I am not sure about the BE brushes but I know synthetic brushes break me out ...Synthetic products in general....tried synthetic braids one time didn't work so well I broke out everywhere...Although I have not had much trouble out of the 187...But the 190 breaks me out horribly ...Maybe because the 187 is  a mixture of both natural and synthetic...But all the natural hair brushes my skin is fine with, I love the 187, 217. 226, 109, 239...Ok all MAC brushes.... 

For concealer I love the 217 it is very gentle and wonderful


----------



## jjjenko (Jan 29, 2009)

Yeah the BE brushes both Kabuki and Flawless Face bush are so harsh they make my skin itch! If you want a good brush that's REALLY soft and won't break your bank... try the sonia kashuk blusher brush from target $19.99. I love it! I promise you, you WON'T regret it!!! MAC brushes are really good too, but I feel this brush is about the same as the MAC brush for a lot less!


----------



## MissResha (Jan 29, 2009)

bare minerals brushes just suck overall. i have three of them because of a set i bought about 2 years ago and they just sit there on my makeup table looking at me like homeless unloved children when i pick OTHER brushes over them each and every time lol.

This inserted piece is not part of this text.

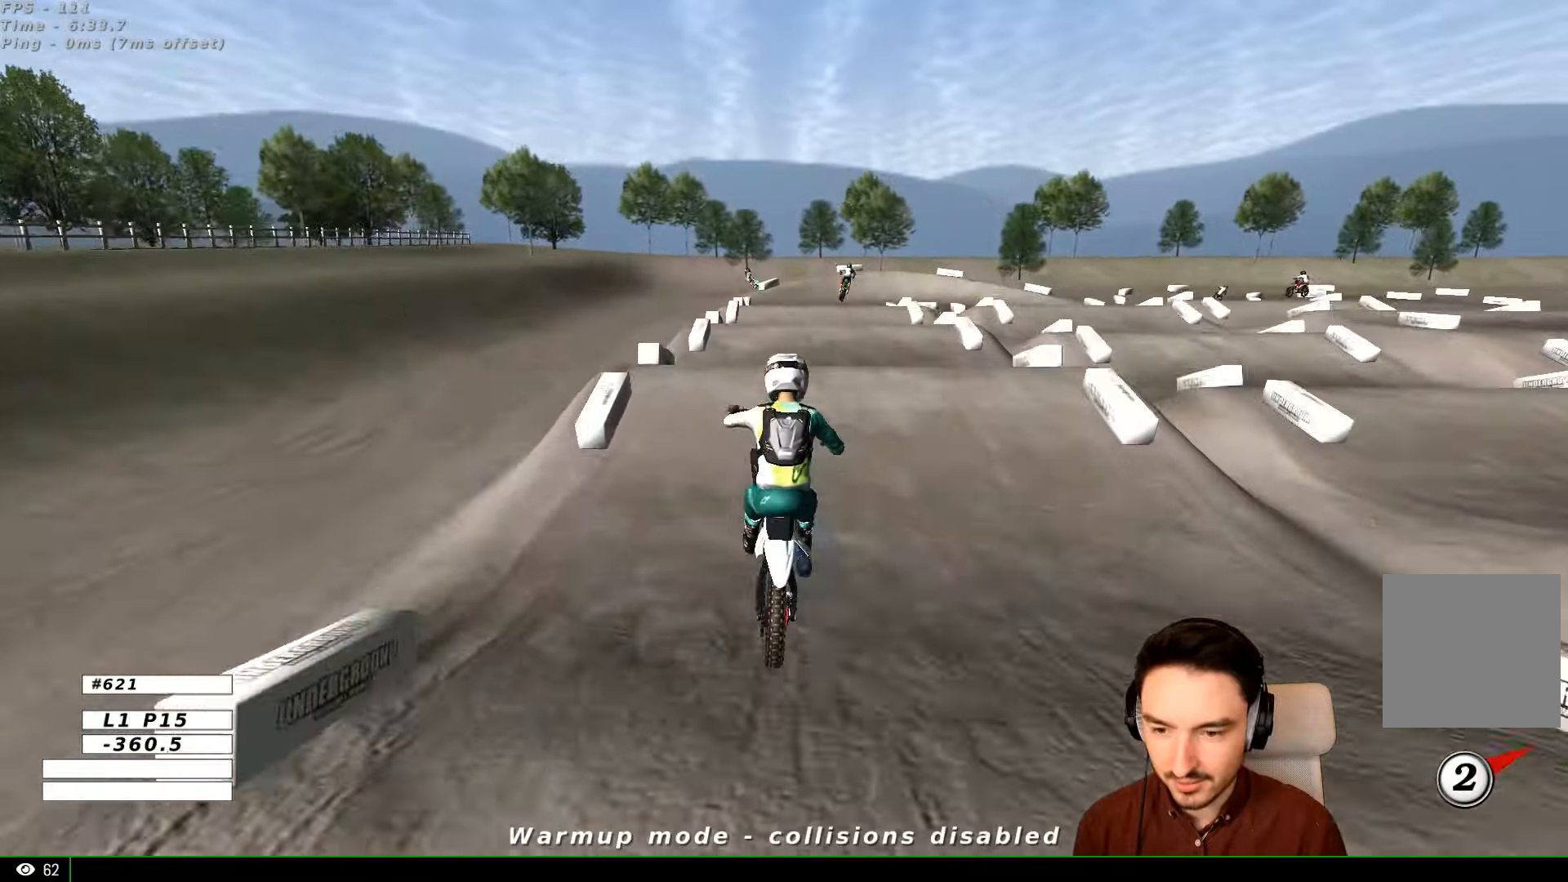
{"buttons": [], "left_stick": "center", "right_stick": "center", "events": [[100, "left_stick", "down"], [200, "R2", "up"], [200, "left_stick", "down-right"], [400, "A", "down"], [400, "left_stick", "down"], [500, "A", "up"], [500, "left_stick", "center"]]}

what i hate about them is the texture. they poke into your skin and can really irritate you. i would have very very very very fine bumps on my face after using them. they scared me from using natural hair brushes actually. i do have natural hair brushes, but i've learned how to pick better ones. i've even shampoo'd AND conditioned my BE brushes repeatedly and nothing works. i think they're made of camel chest hair or something. its the harshest shit ever.


----------



## TISH1124 (Jan 29, 2009)

Quote:

   Originally Posted by *MissResha* 

 
_ i think they're made of camel chest hair or something. its the harshest shit ever._

 
I cannot stand you!! 
	

	
	
		
		

		
		
	


	




You need some counseling soon!!! I am dying over here


----------



## abbey_08 (Jan 29, 2009)

camel chest hair?!!!!!!!! pmsl i wudnt want 2 EVEN even imagine the process of making that


----------



## MissResha (Jan 29, 2009)

LMAO sorry tish, but im just sayin...LOL!!


----------



## marvlgrl2 (Jan 29, 2009)

Thanks! I'm overwhelmed by how common this is. I really appreciate everyone's feedback. I'm going this weekend to upgrade and toss those BE brushes


----------



## elegant-one (Jan 29, 2009)

Yes...certain brushes will make your skin itch & possibly break out. I read something awhile back as to exactly what it is with particular bristles that does that...but I could never find it again


----------



## TISH1124 (Jan 29, 2009)

Quote:

   Originally Posted by *MissResha* 

 
_LMAO sorry tish, but im just sayin...LOL!!_

 
Girl!! I kept thinking next she is gonna say...she knows because one of her bff is married to a camel and she has compared his chest hair to the BE brush 
	

	
	
		
		

		
		
	


	



I just love you!!


----------



## MissResha (Jan 29, 2009)

LMFAO!!! man, in that case i should ask Beyonce!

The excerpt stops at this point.